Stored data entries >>
■ ■ ■ ■ ■ ■ ■

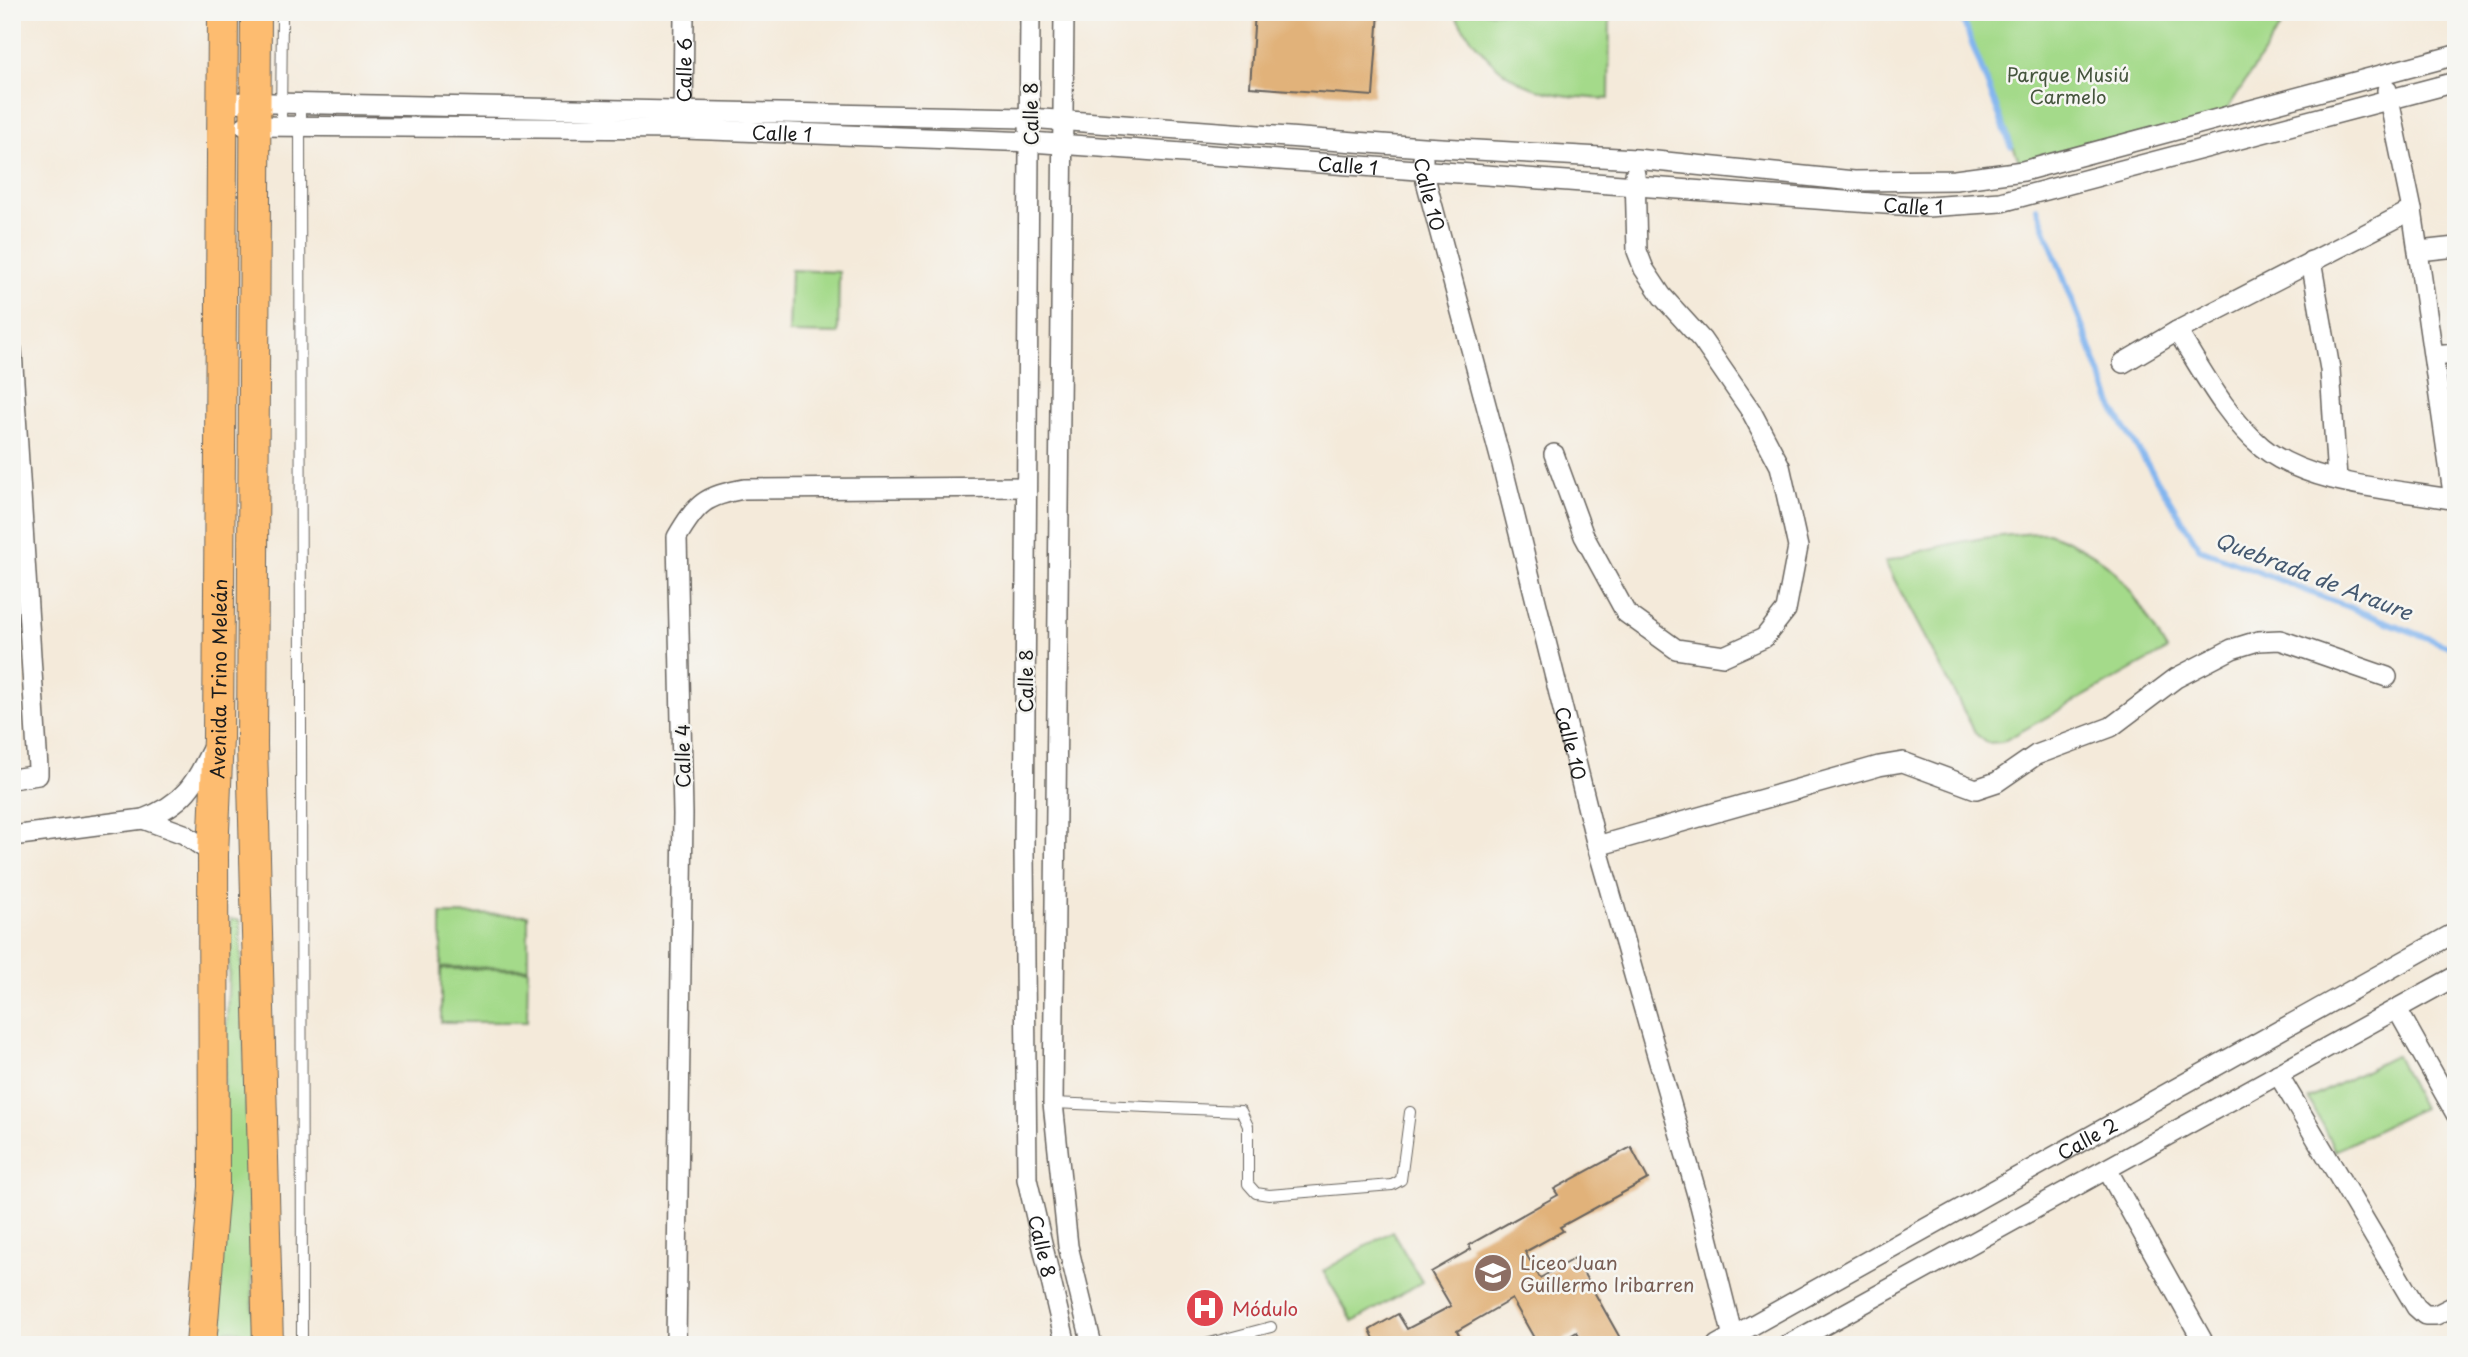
<svg xmlns="http://www.w3.org/2000/svg" width="2468" height="1357" viewBox="0 0 2468 1357" font-family="'Playpen Sans',sans-serif">
	<style>
		.green { fill: #a4da8a; stroke: #607b53; stroke-width: 2 }
		.lines { fill: none; stroke-linecap: round; stroke-linejoin: round }
		.stream { stroke: #82b5ef; stroke-width: 6 }
		.building { fill: #e1b27a }
		.lane-casing { stroke: #68645e; stroke-width: 12 }
		.street-casing { stroke: #68645e; stroke-width: 22 }
		.primary-casing { stroke: #68645e; stroke-width: 32 }
		.lane { stroke: #fff; stroke-width: 10 }
		.street { stroke: #fff; stroke-width: 19 }
		.primary { stroke: #fdbc6f; stroke-width: 30 }
		.labels { text-anchor: middle; dominant-baseline: central; stroke-width: 5; stroke-linejoin: round; paint-order: stroke }
		.street-label { font-size: 19px; fill: #1c1c1c; stroke: #f6f6f2 }
		.park-label { font-size: 19px; fill: #45553d; stroke: #f6f6f2 }
		.education-label { font-size: 19px; fill: #785e54; stroke: #f6f6f2; text-anchor: start }
		.health-label { font-size: 19px; fill: #be3a42; stroke: #f6f6f2; text-anchor: start }
		.water-label { font-size: 21px; font-style: italic; fill: #455970; stroke: #f6f6f2 }
	</style>
	<rect width="100%" height="100%" fill="#f6f6f2"/>
	<filter id="ink" filterUnits="userSpaceOnUse"><feTurbulence type="fractalNoise" baseFrequency=".0143" numOctaves="2"/><feDisplacementMap in="SourceGraphic" scale="14" xChannelSelector="R" yChannelSelector="G"/><feConvolveMatrix kernelMatrix="1 2 1 2 8 2 1 2 1" color-interpolation-filters="sRGB"/></filter>
	<filter id="wash" filterUnits="userSpaceOnUse"><feTurbulence type="fractalNoise" baseFrequency=".00686" numOctaves="4" result="noise"/><feDisplacementMap in="SourceGraphic" scale="28" xChannelSelector="R" yChannelSelector="G"/><feGaussianBlur stdDeviation="1.57" result="paint"/><feColorMatrix in="noise" values="0 0 0 0 0 0 0 0 0 0 0 0 0 0 0 0 0 1.4 0 .05"/><feComposite in="paint" operator="in"/></filter>
	<g filter="url(#wash)">
		<rect width="100%" height="100%" fill="#f4eada"/>
		<g class="green">
			<path d="M1455,12H1610L1609,99C1548,96 1510,91 1472,39C1466,31 1457,22 1455,12Z"/>
			<path d="M1960,12H2290L2221,119L2023,171Z"/>
			<path d="M791,270L839,272L838,334L789,333Z"/>
			<path d="M2048,533C2120,559 2129,588 2167,650L2002,742L1987,743L1976,734L1885,562C1942,544 1987,534 2048,533Z"/>
			<path d="M441,914L528,915V968L441,967Z"/>
			<path d="M231,919L240,920L254,1340C240,1328 230,1328 214,1335Z"/>
			<path d="M441,969H528L527,1022H441Z"/>
			<path d="M2396,1055L2422,1108L2335,1151L2309,1099Z"/>
			<path d="M1392,1231L1422,1282L1353,1322L1323,1271Z"/>
		</g>
		<g class="lines">
			<g class="stream">
				<path d="M1960,12L2011,146"/>
				<path d="M2037,208L2115,412L2200,549L2456,649"/>
			</g>
		</g>
		<g id="blocks">
			<g class="building">
				<path d="M1255,12H1379L1373,96L1250,87Z"/>
				<path d="M1631,1147L1648,1179L1560,1227L1563,1231L1525,1252L1540,1278L1575,1258L1624,1345H1584L1577,1332L1555,1345H1538L1512,1299L1457,1331L1464,1345H1377L1370,1330L1398,1314L1407,1329L1451,1306L1431,1272L1471,1249L1469,1245L1558,1195L1554,1189Z"/>
			</g>
		</g>
	</g>
	<g filter="url(#ink)">
		<use href="#blocks" fill-opacity="0" stroke="#68645e" stroke-width="2"/>
		<g class="lines">
			<defs>
				<g id="lane">
					<path d="M300,105L302,1345"/>
					<path d="M281,125L282,12"/>
					<path d="M1053,1103L1241,1111L1248,1126V1184L1256,1193L1269,1195L1392,1185L1401,1180L1410,1112"/>
					<path d="M1202,1345L1271,1327"/>
				</g>
				<g id="street">
					<path id="s1" d="M1030,12L1024,851L1027,1179L1066,1345"/>
					<path d="M1064,12L1053,1103L1068,1246L1092,1345"/>
					<path d="M2387,90L2412,210L2454,500"/>
					<path d="M224,102L1029,118L1423,147L1636,159L1854,181L1955,180L2023,171L2456,55"/>
					<path id="s2" d="M683,121L684,12"/>
					<path id="s3" d="M245,126L684,129L1031,142L1927,207L2001,202L2456,82"/>
					<path id="s4" d="M1423,158V170L1500,457L1597,846L1700,1205L1735,1345"/>
					<path d="M2419,251L2456,247"/>
					<path d="M2311,261L2330,369L2337,479"/>
					<path d="M2177,331C2202,370 2226,417 2262,447C2310,486 2396,489 2456,500"/>
					<path d="M12,350L38,768V775L12,779"/>
					<path d="M2434,356L2456,354"/>
					<path d="M2123,363L2177,331L2412,210"/>
					<path d="M1554,454L1584,536L1626,613L1676,649L1724,656L1764,638L1786,610L1798,547L1780,466L1751,411L1702,340L1662,296L1644,269L1637,251L1635,174"/>
					<path d="M143,819L184,834L213,854"/>
					<path d="M12,836L143,819C184,804 194,785 213,747"/>
					<path d="M1597,846L1879,766L1903,762L1976,789L1997,782L2036,755L2111,727L2176,678L2232,649L2258,641L2280,640L2387,677"/>
					<path d="M2397,1009L2456,1114"/>
					<path d="M2278,1074L2416,1307L2425,1315H2436L2456,1305"/>
					<path d="M2107,1169L2205,1345"/>
					<path d="M676,1345L683,814L677,537C697,503 705,496 744,489L1026,487"/>
					<path id="s5" d="M1717,1345L2456,932"/>
					<path d="M1788,1345L2456,976"/>
				</g>
				<g id="primary">
					<path d="M256,12L252,745L268,1345"/>
					<path id="s6" d="M201,1345L214,1187L213,854L218,738L223,12"/>
				</g>
			</defs>
			<use href="#lane" class="lane-casing"/>
			<use href="#street" class="street-casing"/>
			<use href="#primary" class="primary-casing"/>
			<use href="#lane" class="lane"/>
			<use href="#street" class="street"/>
			<use href="#primary" class="primary"/>
		</g>
	</g>
	<defs>
		<symbol id="school-disc" viewBox="-11 -11 22 22"><circle r="9.5" fill="#8d6e63" stroke="#f6f6f2"/><path d="M0-5L7-2L0 1L-7-2ZM-4 1L0 2.5L4 1V4Q0 6-4 4Z" fill="#fff"/></symbol>
		<symbol id="hospital-disc" viewBox="-11 -11 22 22"><circle r="9.5" fill="#e0444e" stroke="#f6f6f2"/><path d="M-5-5h3v3.5h4V-5h3V5h-3V1.5h-4V5h-3Z" fill="#fff"/></symbol>
	</defs>
	<g fill-rule="evenodd">
		<use href="#school-disc" x="1471" y="1251" width="44" height="44"/>
		<use href="#hospital-disc" x="1183" y="1286" width="44" height="44"/>
	</g>
	<g class="labels">
		<g class="street-label">
			<text stroke="none"><textPath href="#s2" startOffset="51">Calle 6</textPath></text>
			<text transform="translate(1030 114) rotate(-91)">Calle 8</text>
			<text stroke="none"><textPath href="#s3" startOffset="537">Calle 1</textPath></text>
			<text stroke="none"><textPath href="#s3" startOffset="1104">Calle 1</textPath></text>
			<text stroke="none"><textPath href="#s4" startOffset="37">Calle 10</textPath></text>
			<text stroke="none"><textPath href="#s3" startOffset="1671">Calle 1</textPath></text>
			<text stroke="none"><textPath href="#s6" startOffset="667">Avenida Trino Meleán</textPath></text>
			<text transform="translate(1025 681) rotate(-90)">Calle 8</text>
			<text stroke="none"><textPath href="#s4" startOffset="604">Calle 10</textPath></text>
			<text transform="translate(682 756) rotate(-91)">Calle 4</text>
			<text stroke="none"><textPath href="#s5" startOffset="424">Calle 2</textPath></text>
			<text stroke="none"><textPath href="#s1" startOffset="1236">Calle 8</textPath></text>
		</g>
		<g class="park-label">
			<text x="2068" y="74">Parque Musiú<tspan x="2068" dy="22">Carmelo</tspan></text>
		</g>
		<g class="education-label">
			<text x="1520" y="1262">Liceo Juan<tspan x="1520" dy="22">Guillermo Iribarren</tspan></text>
		</g>
		<g class="health-label">
			<text x="1232" y="1308">Módulo</text>
		</g>
		<g class="water-label">
			<text transform="translate(2314 575) rotate(21)">Quebrada de Araure</text>
		</g>
	</g>
	<rect width="2468" height="1357" fill="none" stroke="#f6f6f2" stroke-width="42"/>
</svg>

■ ■ ■ ■ ■ ■ ■

Aim of the task >> If the word "circle" is on a line above, return that line.

Expected output >>
		<symbol id="school-disc" viewBox="-11 -11 22 22"><circle r="9.5" fill="#8d6e63" stroke="#f6f6f2"/><path d="M0-5L7-2L0 1L-7-2ZM-4 1L0 2.5L4 1V4Q0 6-4 4Z" fill="#fff"/></symbol>
		<symbol id="hospital-disc" viewBox="-11 -11 22 22"><circle r="9.5" fill="#e0444e" stroke="#f6f6f2"/><path d="M-5-5h3v3.5h4V-5h3V5h-3V1.5h-4V5h-3Z" fill="#fff"/></symbol>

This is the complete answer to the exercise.